─── Document text ───
Now that you’re pregnant, or will be, it’s important to be aware of your personal health, inside and out.
Caring for two requires double the care.
When pregnant, you usually receive tons of advice about the types of food that you should eat, how to prevent stretch marks, what how to avoid morning sickness, how to cope with frequent urination, etc.
However, it’s probable that no one has ever cautioned you about the possible negative effects of poor oral health on your overall health and that of your unborn infant.
More than ever, performing good oral hygiene practices should be heightened as the body’s natural defense system is low during pregnancy. Immune deficiency intensifies the potential of causing adverse pregnancy outcomes.
The baby may swallow the oral bacteria that swarm the amniotic fluid when the fluid travels from the mother’s mouth to the uterus via the bloodstream. In fact, pregnant mothers with poor dental health have higher risks of:
- Delivering infants with low birth weight
- Experiencing pre-eclampsia
- Delivering a pre-term infant
In turn, babies with low birth weight or who are pre-term may be affected with the following complications:
- Developmental and birth abnormalities
- Behavioral problems
- Ear infections
In a report published by the National Institutes of Health in 2010, the autopsy and the pathogenic finding of a full-term stillbirth shows the existence of Fusobacterium nucleatum, a bacteria linked with periodontal disease, in the mother’s placenta, as well as in the lungs and stomach of the fetus. During pregnancy, the mother inflicted with severe gingivitis was suffering from upper respiratory tract infection, which weakens her immune system.
───
*Parts of the exercise*:
1. In the text on oral health during pregnancy, what bacterium linked with periodontal disease was found in the mother's placenta in the 2010 report?
2. Copy out the passage of the text on oral health during pregnancy from "Caring for two" to "adverse pregnancy outcomes." word for word.
These records have no connection to the text on oral health during pregnancy.
─── Excerpted records ───
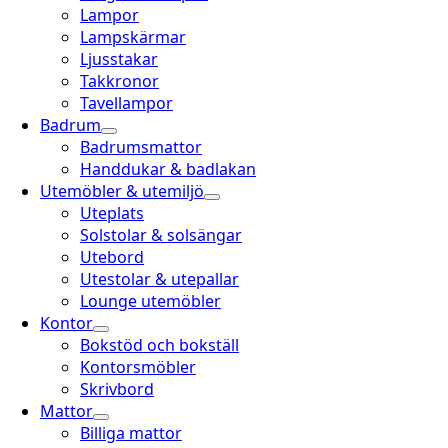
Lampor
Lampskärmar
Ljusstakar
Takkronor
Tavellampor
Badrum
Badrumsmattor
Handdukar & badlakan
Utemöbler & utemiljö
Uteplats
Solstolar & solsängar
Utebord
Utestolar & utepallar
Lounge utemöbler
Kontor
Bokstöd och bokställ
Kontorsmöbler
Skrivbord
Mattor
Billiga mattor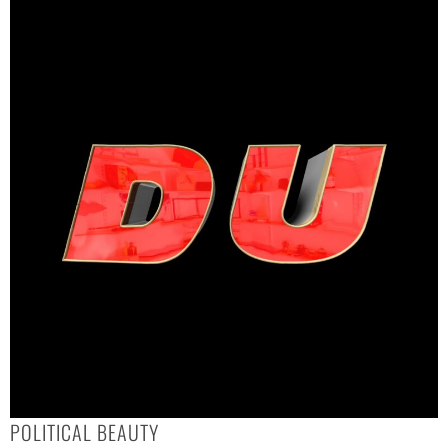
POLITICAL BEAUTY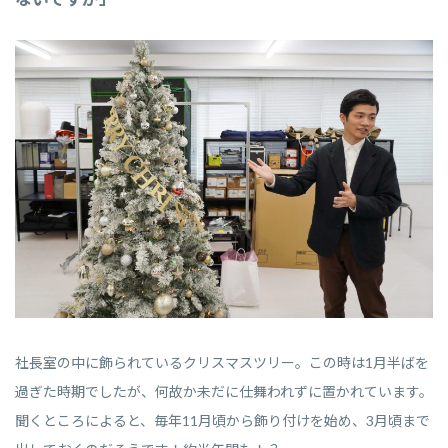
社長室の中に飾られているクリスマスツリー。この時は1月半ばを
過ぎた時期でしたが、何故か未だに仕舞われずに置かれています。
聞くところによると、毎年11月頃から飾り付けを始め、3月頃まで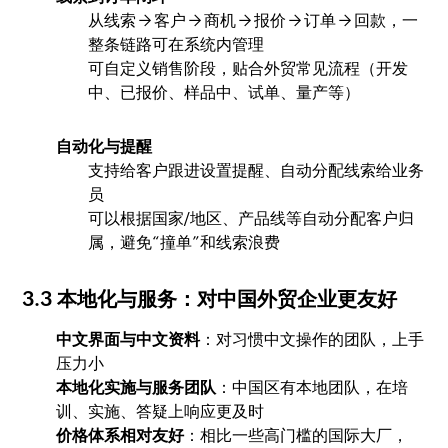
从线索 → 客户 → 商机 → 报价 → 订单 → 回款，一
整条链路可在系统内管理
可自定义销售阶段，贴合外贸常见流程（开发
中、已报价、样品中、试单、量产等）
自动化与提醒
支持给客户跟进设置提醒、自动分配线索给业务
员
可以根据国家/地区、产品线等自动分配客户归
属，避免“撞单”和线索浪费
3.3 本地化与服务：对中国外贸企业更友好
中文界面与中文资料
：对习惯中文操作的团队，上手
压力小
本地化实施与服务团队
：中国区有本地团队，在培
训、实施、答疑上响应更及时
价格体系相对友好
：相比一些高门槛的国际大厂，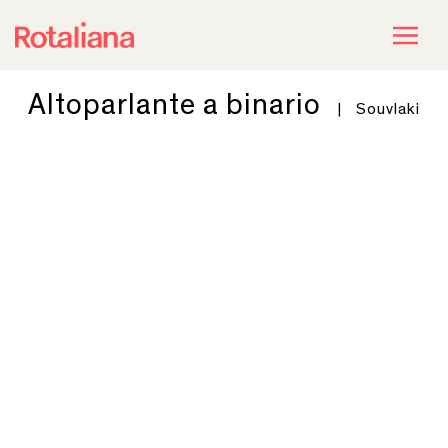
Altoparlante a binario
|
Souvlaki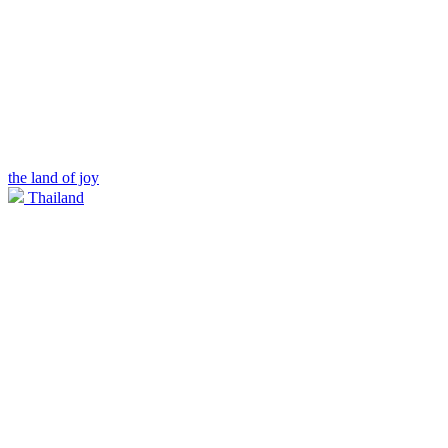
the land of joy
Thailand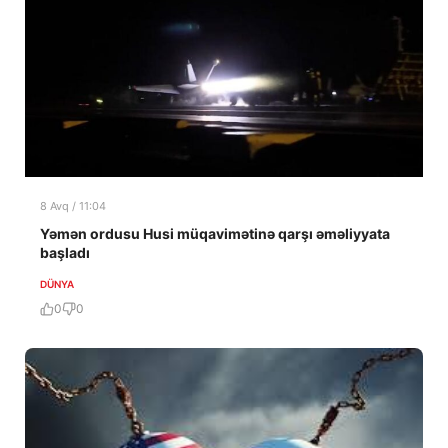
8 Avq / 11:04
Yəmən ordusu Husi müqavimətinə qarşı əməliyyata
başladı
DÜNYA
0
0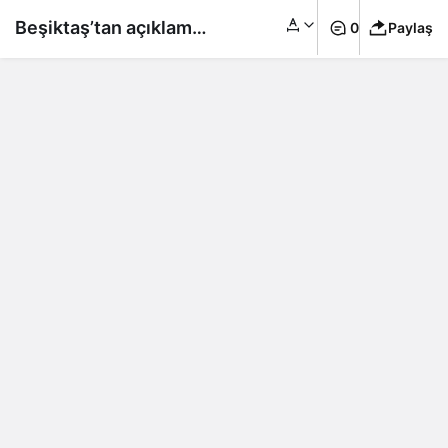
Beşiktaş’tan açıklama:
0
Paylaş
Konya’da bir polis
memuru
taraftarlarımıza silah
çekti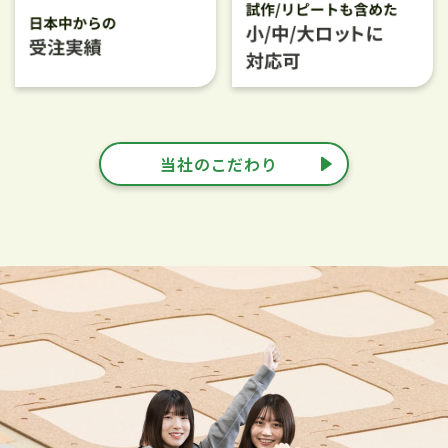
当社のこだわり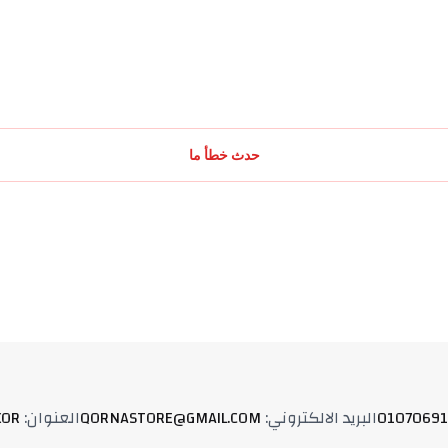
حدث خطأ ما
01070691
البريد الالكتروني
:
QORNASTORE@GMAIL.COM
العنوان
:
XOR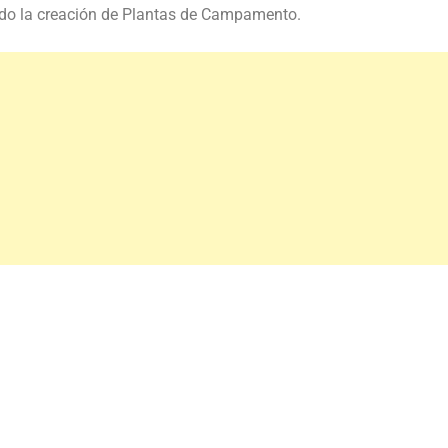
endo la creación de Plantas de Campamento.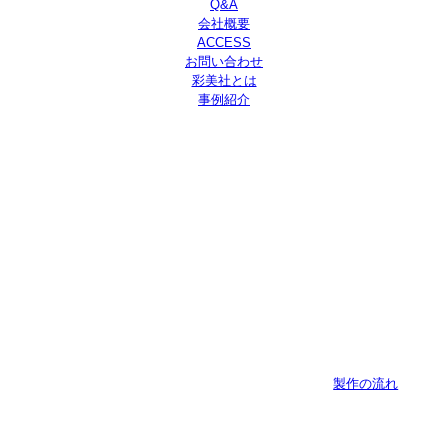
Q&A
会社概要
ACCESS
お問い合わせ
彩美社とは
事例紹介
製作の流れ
───
*Per-task answers*:
1. Fusobacterium nucleatum

2.
Caring for two requires double the care.
When pregnant, you usually receive tons of advice about the types of food that you should eat, how to prevent stretch marks, what how to avoid morning sickness, how to cope with frequent urination, etc.
However, it’s probable that no one has ever cautioned you about the possible negative effects of poor oral health on your overall health and that of your unborn infant.
More than ever, performing good oral hygiene practices should be heightened as the body’s natural defense system is low during pregnancy. Immune deficiency intensifies the potential of causing adverse pregnancy outcomes.